At the end of my course on Breakthrough: Experiencing God's Power to Change, I go through an exercise that builds on all the key elements of the Breakthrough process to come up with your own Breakthrough Story.
This seems strange at first, because at the end of the course, you may not experience the breakthrough you want. You may not have anything yet to see.
But I believe that the story we tell ourselves that best serves us is the one God tells about Himself through us.
In other words, when we can still tell ourselves in the darkest of moments that God has already broken through, we are much more likely to experience the unexpected. We are more likely to see what has been missing all along.
I have a hard time of doing this, myself -- which is why I created a course to take my own teaching and my understanding from Scripture and make it much more real and actionable.
Honor Christ and let him be the Lord of your life. Always be ready to give an answer when someone asks you about your hope. (1 Peter 3:15 CEV)

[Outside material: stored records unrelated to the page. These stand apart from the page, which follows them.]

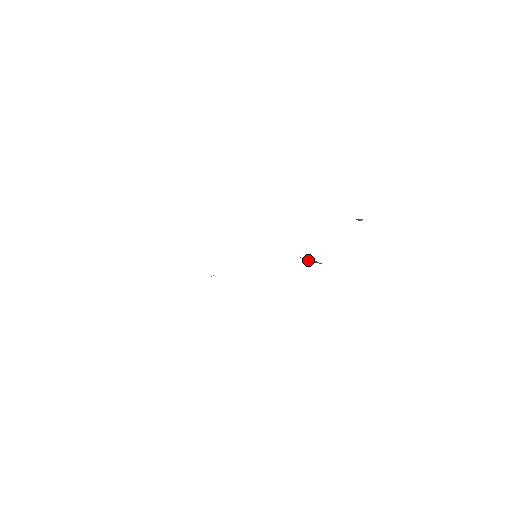
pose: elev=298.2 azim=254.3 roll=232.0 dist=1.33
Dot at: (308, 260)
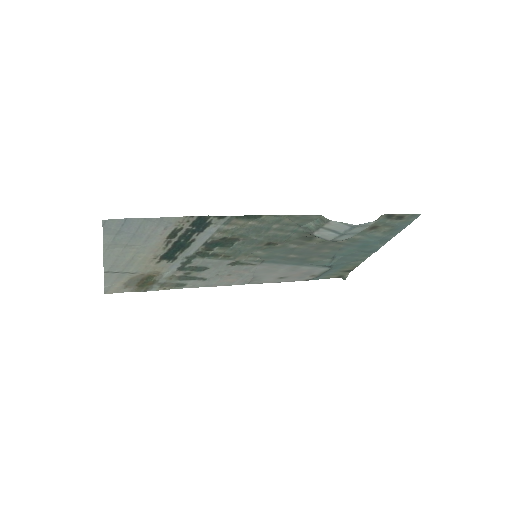
Dot at: (314, 226)
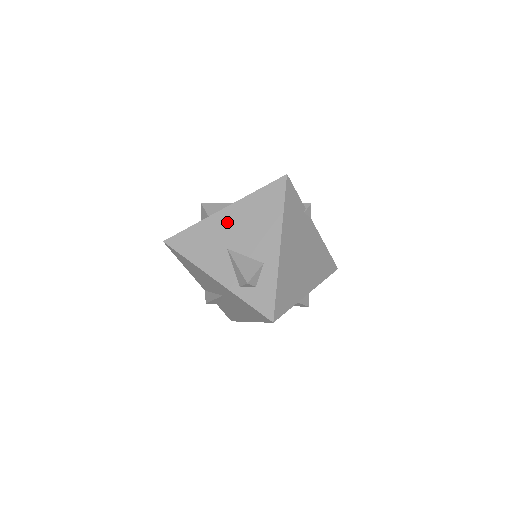
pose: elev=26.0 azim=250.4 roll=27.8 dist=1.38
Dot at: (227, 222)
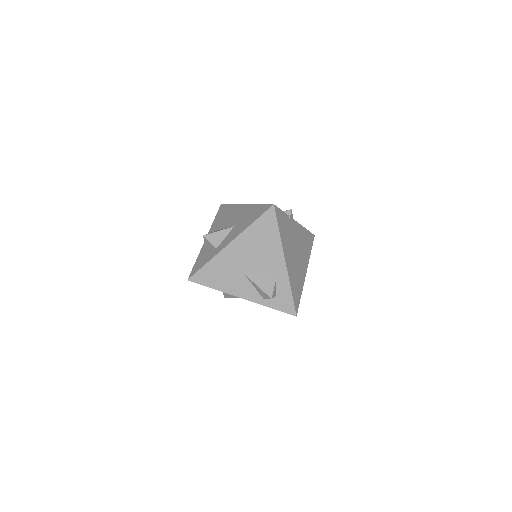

Most people understand this verse to mean that they are to be able to tell their testimony, which is true to some degree. But I believe there's more to that. Let's look at the Amplified translation of the same verse:
But in your hearts set Christ apart [as holy—acknowledging Him, giving Him first place in your lives] as Lord. Always be ready to give a [logical] defense to anyone who asks you to account for the hope and confident assurance [elicited by faith] that is within you, yet [do it] with gentleness and respect.
There is a "logical defense" -- other translation use the word "reason" -- and this is true. A testimony, alone, could just be a story of what happened, but it may not convey richly the why.
It's still a story. A "logical defense" and "reason" doesn't have to be a dry dissertation.
The most compelling story, of course, would be if, at the end of the teaching, you experienced the unexpected miracle -- you are free from your financial stress, the relationship is repaired, you are healed of all your physical ailments.
I am realizing more and more that those people who live the full life don't necessarily have it all on the outside. These are the things we tend to focus on and that we seek breakthrough for.
But the precursor to the external is the internal change.
This is your Breakthrough Story.
Once you have this narrative you can go to over and over like a bottomless well, then God's work can be deeply transformative.
I've been listening to the modernized version of the hymn "It is Well (with my soul)."
The story of the composer, Horatio Spafford, is tragic.
When his four daughters died at sea, he received the telegram from his surviving wife: "Saved alone...."
In the face of such tragedy, he found solace and breakthrough to carry on. Spafford placed had such a strong reason that could persuade at least himself.
That is what a Breakthrough Story is.
Question is: have you spent the time to see how God has worked and will work in your life to create yours?
It's an irony: creating this kind of story first...even before you experience what you believe is a breakthrough...is a powerful way to actually experience God's breakthrough.